Technologies on the road to Mars
The hatch to the airlock opens, revealing a human figure encased in a white pressure suit. After a brief glance at the strange surroundings through his bowl-shaped visor, the ambassador from Earth gingerly steps outside and begins to descend the ladder.
Within minutes, the visitor from another world reaches the bottom rung and prepares for a 'giant leap' - humanity's first imprint in the pristine, orange sands that stretch as far as the eye can see. The human exploration of Mars has begun.
Science fiction? At present, the answer is yes, but this fictional scenario may become a reality by the year 2030. In order to achieve such an ambitious target, ESA has introduced its new Aurora programme. This will eventually enable European astronauts to venture beyond Earth's orbit to the Moon, Mars and beyond.

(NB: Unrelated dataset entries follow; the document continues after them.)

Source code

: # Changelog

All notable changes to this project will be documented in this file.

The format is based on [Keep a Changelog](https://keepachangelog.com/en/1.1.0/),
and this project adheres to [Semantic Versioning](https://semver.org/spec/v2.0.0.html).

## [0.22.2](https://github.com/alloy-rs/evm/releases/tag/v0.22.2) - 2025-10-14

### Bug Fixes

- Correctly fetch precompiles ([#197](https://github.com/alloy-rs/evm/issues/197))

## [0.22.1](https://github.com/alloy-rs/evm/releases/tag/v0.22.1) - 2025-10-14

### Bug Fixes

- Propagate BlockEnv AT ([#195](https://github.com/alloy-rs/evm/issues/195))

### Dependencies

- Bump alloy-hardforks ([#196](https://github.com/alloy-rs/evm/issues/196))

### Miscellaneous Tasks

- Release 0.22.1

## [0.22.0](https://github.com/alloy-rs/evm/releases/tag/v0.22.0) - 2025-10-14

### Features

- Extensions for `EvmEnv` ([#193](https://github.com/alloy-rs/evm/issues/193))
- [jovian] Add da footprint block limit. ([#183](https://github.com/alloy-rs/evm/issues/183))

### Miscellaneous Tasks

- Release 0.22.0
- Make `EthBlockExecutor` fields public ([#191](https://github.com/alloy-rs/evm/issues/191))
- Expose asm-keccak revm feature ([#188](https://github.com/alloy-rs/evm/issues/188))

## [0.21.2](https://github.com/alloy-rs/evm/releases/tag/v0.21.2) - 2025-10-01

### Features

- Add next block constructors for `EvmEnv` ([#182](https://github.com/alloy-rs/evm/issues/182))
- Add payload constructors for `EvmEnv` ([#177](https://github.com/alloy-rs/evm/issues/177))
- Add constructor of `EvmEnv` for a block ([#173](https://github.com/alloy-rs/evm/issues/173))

One of the first requirements of Aurora has been to identify the key technologies that will be needed to send robots, and then people, to explore the solar system. This important task was undertaken by a team of ESA experts, known as the Technical Support Team; the 11 'technology streams' identified for development over the next few decades are shown in the following table.
| 1 | automated guidance, navigation and control and mission analysis |
|---|---|
| 2 | micro-avionics |
| 3 | data processing and communication technologies |
| 4 | entry, descent and landing |
| 5 | crew aspects of exploration |
| 6 | in situ resources utilisation |
| 7 | power |
| 8 | propulsion |
| 9 | robotics and mechanisms |
| 10 | structures, materials and thermal control |
| 11 | instrumentation |
This was followed on 12 February 2002 by a Call for Exploration Technology Proposals, was sent to small and medium-sized companies and research and development institutes across Europe and Canada. The major European prime contractors - Astrium, Alcatel and Alenia Spazio - were already pursuing exploration studies for Aurora.
"We were 'fishing' for really new ideas and processes," said Dietrich Vennemann, human missions manager for the Aurora programme. "We were also aiming to involve new companies that would not normally take part in space activities. We wanted them to tell us about their new ideas, to explain their potential and then suggest what steps would be required to take their proposals further."
The response was astounding with a total of 119 proposals submitted. Of these, 36 were awarded a contract, 45 were put 'on hold' and six were transferred as candidates for other ESA programmes.
The final presentations by most of the 36 successful applicants were made during a meeting at the European Space Research and Technology Centre (ESTEC) in the Netherlands from 9 to 11 December.
Since each of the 11 technology streams was represented at the meeting, the presentations covered a wide range of topics including:
- the design of an ultrasonic drill to obtain rock cores
- helium-filled balloons to explore the atmosphere and surface of Mars
- inflatable landing systems
- automated spacecraft rendezvous
- options for a Martian ascent vehicle
- regenerative solid oxide fuel cells
- an onboard intelligent payload planner
- space food preparation
- plasma thrusters
- biomedical technologies for human Mars missions
- dust analysers for Mars
In the coming weeks, ESA technical officers will make their recommendations as to which proposals offer the most promise for further study and development.
Meanwhile, further study contracts are currently being issued in the context of generic technologies to tackle major problems affecting every space mission under the Aurora programme, e.g. guidance, navigation and control, and radiation exposure.